The worst of it is, when he says he hopes the next alarm may be real, I think he really means it. His is no bravado courage, proclaiming what it shrinks from performing. I believe he almost delights in danger–in the vigour & exuberance of it…

three musketeers

The Three Musketeers. From left, Edward Brittain, Roland Leighton, and Victor Richardson. (First World War Poetry Digital Archive, Oxford)

I found to-day the photograph of the 1st O.T.C. Camp; taken just a few days before war broke out. The Three Musketeers are all seated in a row, Edward as a lance-sergeant, Roland in the middle as a colour-sergeant-major, & Victor as a lance-corporal. It is excellent of all three. Edward looks immaculate & very cheerful, & Victor somewhat serious & meditative about nothing in particular. Roland is rather more dishabillé than the others; he has a somewhat unshaven appearance, his coat is thrown back & his shirt open at the neck. His eyes look at you out of the photograph with an almost challenging straightness; in them is that sad, intent look I have seen so often of late. Just so he might look if ordered to lead his men into battle against difficult & dangerous odds. So very like is this photograph that it makes my heart ache desperately with the longing to have him back with me again.[4]

 

She wrote, of course, to share her tempered joy:

Oh Roland!

At the present moment that exclamation comprises every comment I have to make on the situation. ‘Continuation of Allied Offensive’ — I keep on reading, so I suppose you are in it now. But I felt so sure you were in all that awful weekend fighting . . .

When you are out there and know what is going on, it must be quite impossible to put yourself in the place of people here, who don’t know & can’t get news.You have no idea what it is like…

For my part I have done nothing since Monday–when we first got the news of the great offensive & the victory–but watch the gate, or follow every telegraph boy that went in the direction of our house…

Don’t say you hope the next alarm will be real. I think the lives of some of those men who were in it will be spoilt for always by the memory of it, and many are deaf for life with the noise. Your short letter is very guarded. Let me know, as soon as you can get it past the Censor, all about it…[5]

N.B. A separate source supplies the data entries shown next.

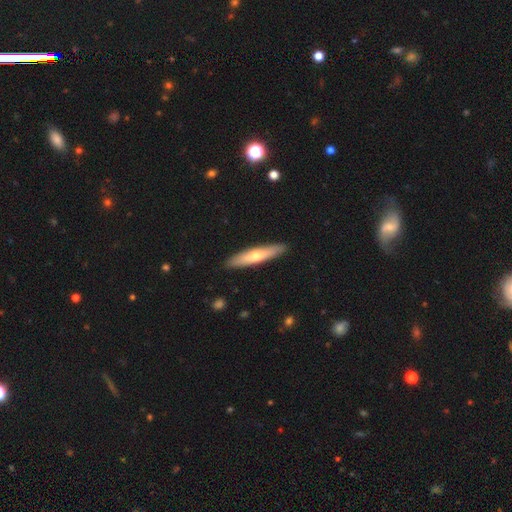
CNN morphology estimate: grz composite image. It shows a smooth galaxy with no disk features (53%) that is cigar-shaped (84%). Merging: none (91%).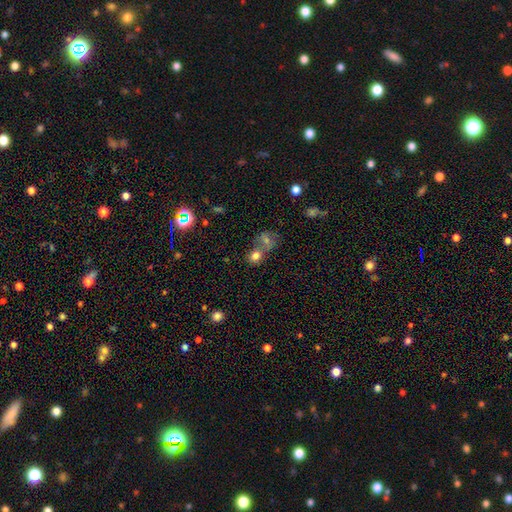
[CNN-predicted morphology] Overall: smooth (76%). How rounded: round (61%; in between 38%). Merging: merger (51%; none 37%).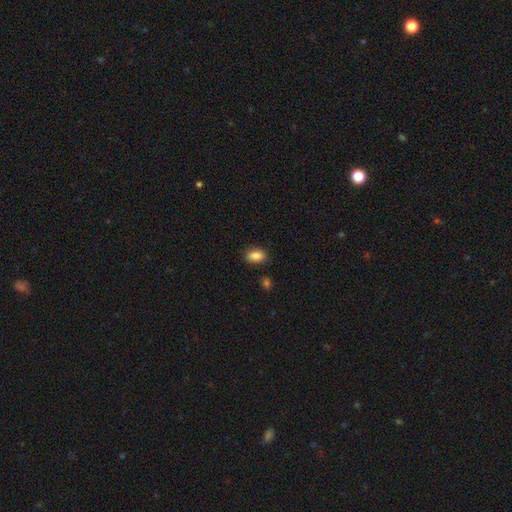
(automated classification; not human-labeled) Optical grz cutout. It shows a smooth galaxy with no disk features (87%) that is in between round and cigar-shaped (89%). Merging: none (86%).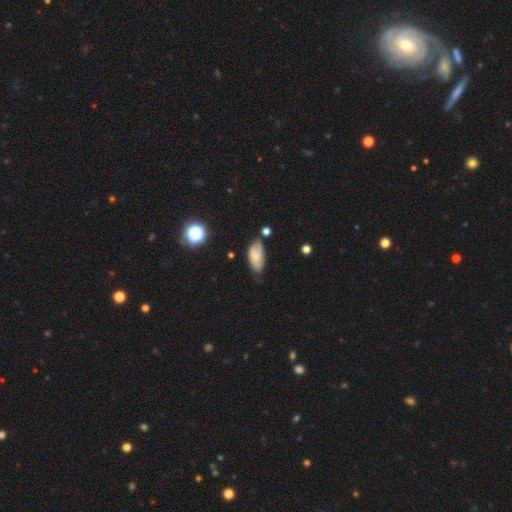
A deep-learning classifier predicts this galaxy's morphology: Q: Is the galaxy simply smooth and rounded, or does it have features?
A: smooth — 64%.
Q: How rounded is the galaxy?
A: in between — 91%.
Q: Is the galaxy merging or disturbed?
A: none — 56%.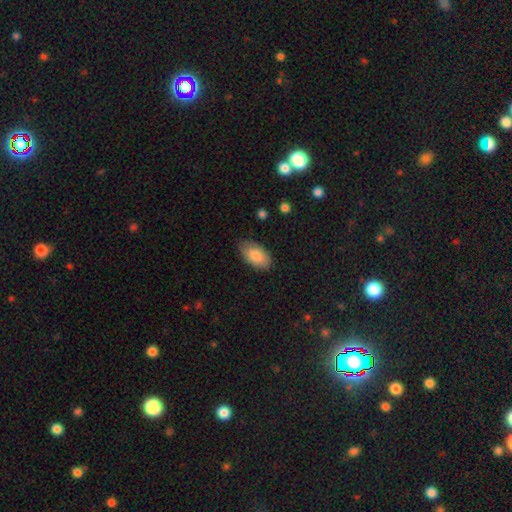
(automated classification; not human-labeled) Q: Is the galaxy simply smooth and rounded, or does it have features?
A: smooth — 84%.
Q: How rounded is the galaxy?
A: in between — 94%.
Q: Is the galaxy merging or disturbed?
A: none — 81%.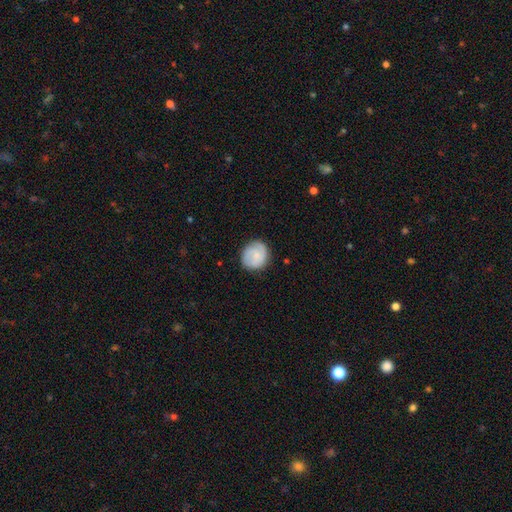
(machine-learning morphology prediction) Smooth or featured: smooth — 58% (featured or disk — 35%)
How rounded: round — 87% (in between — 12%)
Merging: none — 82% (minor disturbance — 14%)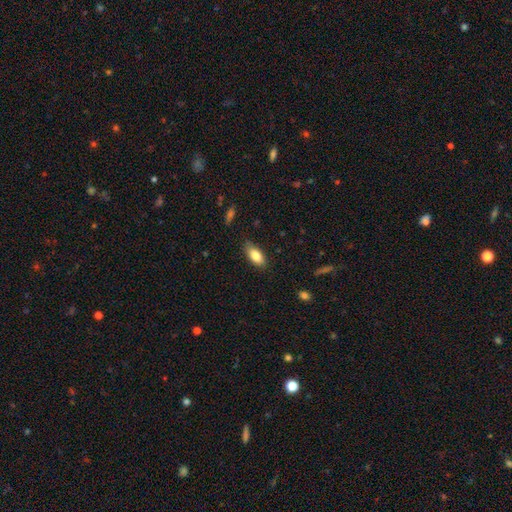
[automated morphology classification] smooth-or-featured: smooth: 83% | featured or disk: 10% | star or artifact: 7%
  how-rounded: in between: 87% | cigar-shaped: 10% | round: 3%
  merging: none: 79% | minor disturbance: 17% | major disturbance: 3% | merger: 1%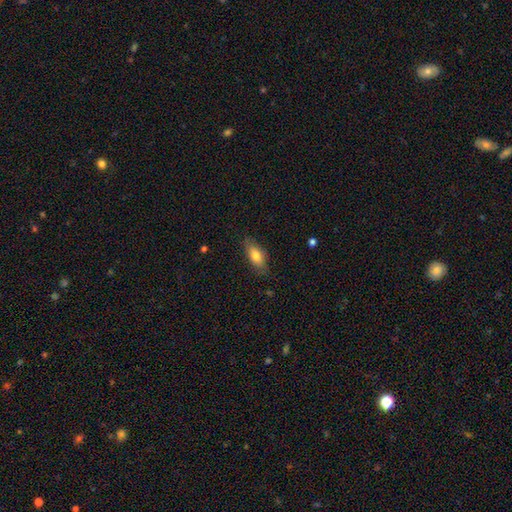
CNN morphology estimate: type=smooth (76%); roundness=in between (84%); merging=none (80%).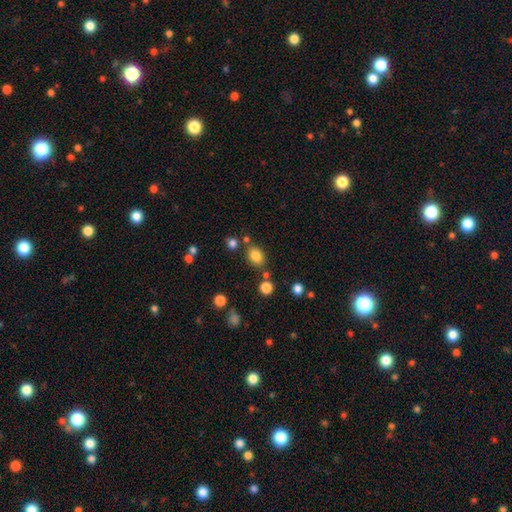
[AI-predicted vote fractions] smooth 82%, star or artifact 12%, featured or disk 6%. Down the decision tree: how rounded — in between (60%); merging — none (77%).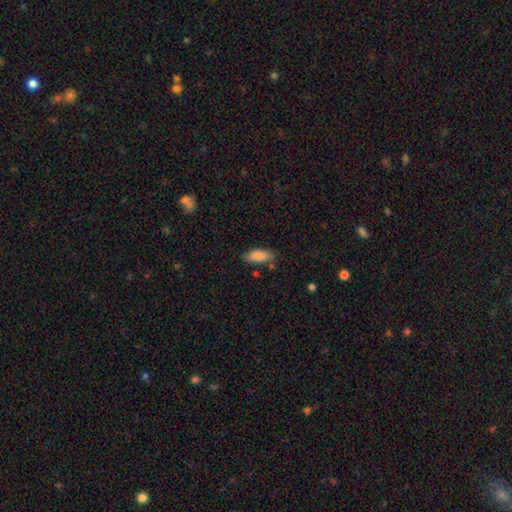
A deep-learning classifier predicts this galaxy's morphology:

Such a mixture of wisdom and ignorance–the victory that wasn’t, the non-issue of (non-metaphorical!) battlefield deafness–combined with such a fierce effort to leap the gulf, to press on into the teeth of the gale that sweeps their experiences apart…

Mooning like this isn’t going to improve on what she has written over the last few days, on how it represents the plight of those at home, the thing she cannot hope to explain to Roland. She was in desperate, despairing worry, but he was safe, and now she knows it. He is alive–was alive, when he wrote that letter. And he will be going into danger–has, perhaps, gone into danger.

The time gap, the letter-lag, means that no letter can bring relief–only a breath of joy, a lifting of the burden, which must then settle in, with all the nagging, illogical, unavoidable magical thinking: if I exerted all my heart to keep him safe in that battle, and he wasn’t in it, perhaps he has fallen in this new assignment already, this new terror I wasn’t properly worrying about…

Well, Roland will indeed be going into the trenches soon, and Vera will be going in among their victims, at Camberwell Hospital in London.

 

References and Footnotes

  1. Selected Poems and Letters, 140-2
  2. Zeepvalt, Before Action, 137-8.
  3. Laughter in the Next Room, 106, 115.
  4. Chronicle of Youth, 282-4.
  5. Letters From a Lost Generation, 172-3.